>> Start Rows

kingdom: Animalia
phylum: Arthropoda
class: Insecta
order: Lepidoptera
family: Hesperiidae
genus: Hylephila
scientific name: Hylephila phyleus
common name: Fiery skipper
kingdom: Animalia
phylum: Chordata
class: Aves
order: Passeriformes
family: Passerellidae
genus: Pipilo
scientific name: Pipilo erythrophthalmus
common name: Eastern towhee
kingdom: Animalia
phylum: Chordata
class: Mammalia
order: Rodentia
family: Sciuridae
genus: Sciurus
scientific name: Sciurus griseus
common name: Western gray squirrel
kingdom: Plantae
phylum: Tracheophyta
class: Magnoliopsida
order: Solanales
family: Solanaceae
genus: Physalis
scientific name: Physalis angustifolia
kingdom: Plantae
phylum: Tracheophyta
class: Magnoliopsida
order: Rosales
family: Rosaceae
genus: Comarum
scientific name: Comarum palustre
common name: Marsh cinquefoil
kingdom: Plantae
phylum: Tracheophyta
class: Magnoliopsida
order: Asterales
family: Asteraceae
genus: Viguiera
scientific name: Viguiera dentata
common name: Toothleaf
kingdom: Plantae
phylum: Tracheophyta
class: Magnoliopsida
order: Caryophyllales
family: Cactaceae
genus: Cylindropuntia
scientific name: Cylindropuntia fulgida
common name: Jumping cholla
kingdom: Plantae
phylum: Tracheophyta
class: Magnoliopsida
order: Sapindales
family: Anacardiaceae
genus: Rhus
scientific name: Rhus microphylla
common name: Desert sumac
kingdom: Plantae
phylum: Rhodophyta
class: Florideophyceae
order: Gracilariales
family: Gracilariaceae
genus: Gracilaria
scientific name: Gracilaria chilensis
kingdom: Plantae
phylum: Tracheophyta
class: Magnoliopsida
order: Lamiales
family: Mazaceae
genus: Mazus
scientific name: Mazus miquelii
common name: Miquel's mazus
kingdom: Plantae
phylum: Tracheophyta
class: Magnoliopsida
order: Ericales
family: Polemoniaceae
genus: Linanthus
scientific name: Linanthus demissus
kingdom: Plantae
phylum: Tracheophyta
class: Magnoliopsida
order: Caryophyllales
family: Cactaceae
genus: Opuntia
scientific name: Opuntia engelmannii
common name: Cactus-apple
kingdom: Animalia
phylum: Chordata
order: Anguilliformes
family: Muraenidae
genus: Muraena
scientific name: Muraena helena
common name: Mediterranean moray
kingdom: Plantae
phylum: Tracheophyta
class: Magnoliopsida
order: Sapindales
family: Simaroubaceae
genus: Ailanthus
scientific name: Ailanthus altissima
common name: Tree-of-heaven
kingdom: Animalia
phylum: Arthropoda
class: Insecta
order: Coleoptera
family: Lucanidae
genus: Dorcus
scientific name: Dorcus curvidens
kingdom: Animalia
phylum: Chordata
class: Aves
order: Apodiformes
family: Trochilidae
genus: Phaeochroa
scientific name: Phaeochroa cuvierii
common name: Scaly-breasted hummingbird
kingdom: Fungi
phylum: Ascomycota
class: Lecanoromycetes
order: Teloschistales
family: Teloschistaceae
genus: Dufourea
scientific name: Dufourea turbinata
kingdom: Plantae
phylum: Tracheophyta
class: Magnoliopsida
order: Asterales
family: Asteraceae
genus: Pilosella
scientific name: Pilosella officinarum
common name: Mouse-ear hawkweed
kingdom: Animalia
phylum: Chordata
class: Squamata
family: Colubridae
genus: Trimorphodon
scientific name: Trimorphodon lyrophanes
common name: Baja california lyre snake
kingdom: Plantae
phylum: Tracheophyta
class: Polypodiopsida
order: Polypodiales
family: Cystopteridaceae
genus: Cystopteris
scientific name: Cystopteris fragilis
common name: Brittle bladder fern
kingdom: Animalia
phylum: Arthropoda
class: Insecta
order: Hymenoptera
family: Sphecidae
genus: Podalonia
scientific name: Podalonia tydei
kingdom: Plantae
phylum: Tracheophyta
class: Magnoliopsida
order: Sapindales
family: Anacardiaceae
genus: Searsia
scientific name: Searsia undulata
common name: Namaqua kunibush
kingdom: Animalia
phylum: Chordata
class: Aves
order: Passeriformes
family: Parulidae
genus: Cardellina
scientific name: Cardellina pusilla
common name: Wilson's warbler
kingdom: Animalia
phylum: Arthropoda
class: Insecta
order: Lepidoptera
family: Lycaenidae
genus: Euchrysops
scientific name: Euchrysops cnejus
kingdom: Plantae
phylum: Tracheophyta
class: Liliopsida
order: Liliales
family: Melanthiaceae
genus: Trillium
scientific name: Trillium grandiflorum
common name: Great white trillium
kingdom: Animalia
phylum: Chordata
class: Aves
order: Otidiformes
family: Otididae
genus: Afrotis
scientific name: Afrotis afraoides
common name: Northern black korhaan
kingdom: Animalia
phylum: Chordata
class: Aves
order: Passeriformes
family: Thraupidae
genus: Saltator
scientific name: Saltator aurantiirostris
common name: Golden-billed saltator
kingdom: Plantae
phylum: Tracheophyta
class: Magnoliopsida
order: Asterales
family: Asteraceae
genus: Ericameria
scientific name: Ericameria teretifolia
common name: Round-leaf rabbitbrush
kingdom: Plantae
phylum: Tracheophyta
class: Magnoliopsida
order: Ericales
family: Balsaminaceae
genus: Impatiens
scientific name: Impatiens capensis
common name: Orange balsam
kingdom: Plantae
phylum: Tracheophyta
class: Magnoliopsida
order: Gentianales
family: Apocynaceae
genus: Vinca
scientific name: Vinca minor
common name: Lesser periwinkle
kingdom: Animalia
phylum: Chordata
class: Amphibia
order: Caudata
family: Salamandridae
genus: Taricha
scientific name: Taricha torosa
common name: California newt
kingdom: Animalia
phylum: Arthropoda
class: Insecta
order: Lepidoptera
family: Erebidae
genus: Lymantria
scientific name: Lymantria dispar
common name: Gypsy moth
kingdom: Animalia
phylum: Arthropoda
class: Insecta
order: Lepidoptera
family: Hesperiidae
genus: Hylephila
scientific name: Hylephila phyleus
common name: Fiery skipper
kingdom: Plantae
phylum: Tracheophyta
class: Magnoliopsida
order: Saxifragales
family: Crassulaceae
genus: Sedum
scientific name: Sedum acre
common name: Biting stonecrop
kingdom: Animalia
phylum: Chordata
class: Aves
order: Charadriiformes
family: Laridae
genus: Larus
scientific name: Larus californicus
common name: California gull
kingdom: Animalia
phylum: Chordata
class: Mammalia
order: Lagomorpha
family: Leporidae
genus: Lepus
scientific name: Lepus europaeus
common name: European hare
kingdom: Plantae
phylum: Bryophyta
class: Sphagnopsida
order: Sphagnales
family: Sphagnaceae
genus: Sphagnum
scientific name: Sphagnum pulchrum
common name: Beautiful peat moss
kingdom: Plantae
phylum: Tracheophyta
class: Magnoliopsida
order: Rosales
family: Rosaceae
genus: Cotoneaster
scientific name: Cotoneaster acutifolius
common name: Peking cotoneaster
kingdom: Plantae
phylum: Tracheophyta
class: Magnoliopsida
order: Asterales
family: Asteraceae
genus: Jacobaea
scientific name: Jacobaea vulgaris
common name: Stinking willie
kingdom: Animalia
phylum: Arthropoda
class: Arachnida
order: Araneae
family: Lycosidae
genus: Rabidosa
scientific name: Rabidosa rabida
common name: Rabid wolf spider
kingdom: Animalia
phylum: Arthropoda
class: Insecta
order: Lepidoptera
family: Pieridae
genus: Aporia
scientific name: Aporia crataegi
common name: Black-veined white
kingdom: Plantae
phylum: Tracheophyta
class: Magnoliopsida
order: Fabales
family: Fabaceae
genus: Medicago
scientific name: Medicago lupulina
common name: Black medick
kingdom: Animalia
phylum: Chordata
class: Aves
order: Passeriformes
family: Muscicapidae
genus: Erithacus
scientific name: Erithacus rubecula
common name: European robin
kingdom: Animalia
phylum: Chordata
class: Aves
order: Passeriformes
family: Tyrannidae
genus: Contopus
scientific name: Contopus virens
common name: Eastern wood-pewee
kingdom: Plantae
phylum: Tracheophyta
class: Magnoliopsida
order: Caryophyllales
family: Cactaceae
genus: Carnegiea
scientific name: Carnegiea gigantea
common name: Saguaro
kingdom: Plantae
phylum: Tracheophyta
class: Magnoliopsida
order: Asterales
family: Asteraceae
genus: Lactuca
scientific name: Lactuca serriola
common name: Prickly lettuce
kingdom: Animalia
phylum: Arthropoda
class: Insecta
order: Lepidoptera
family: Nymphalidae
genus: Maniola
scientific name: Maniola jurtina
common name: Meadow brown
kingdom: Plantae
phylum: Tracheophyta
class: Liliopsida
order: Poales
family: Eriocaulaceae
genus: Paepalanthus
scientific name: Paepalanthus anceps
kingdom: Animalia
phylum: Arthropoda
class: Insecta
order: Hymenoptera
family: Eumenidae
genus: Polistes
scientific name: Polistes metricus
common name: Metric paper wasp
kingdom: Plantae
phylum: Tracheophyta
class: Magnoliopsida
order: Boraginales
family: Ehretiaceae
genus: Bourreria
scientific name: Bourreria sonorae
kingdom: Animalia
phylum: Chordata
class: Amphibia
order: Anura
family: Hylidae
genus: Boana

>> End Rows

◆ What the exercise asks ◆
Duplicate the records from the start through the line containing "common name: Western gray squirrel", including that line.

◆ Finished answer ◆
kingdom: Animalia
phylum: Arthropoda
class: Insecta
order: Lepidoptera
family: Hesperiidae
genus: Hylephila
scientific name: Hylephila phyleus
common name: Fiery skipper
kingdom: Animalia
phylum: Chordata
class: Aves
order: Passeriformes
family: Passerellidae
genus: Pipilo
scientific name: Pipilo erythrophthalmus
common name: Eastern towhee
kingdom: Animalia
phylum: Chordata
class: Mammalia
order: Rodentia
family: Sciuridae
genus: Sciurus
scientific name: Sciurus griseus
common name: Western gray squirrel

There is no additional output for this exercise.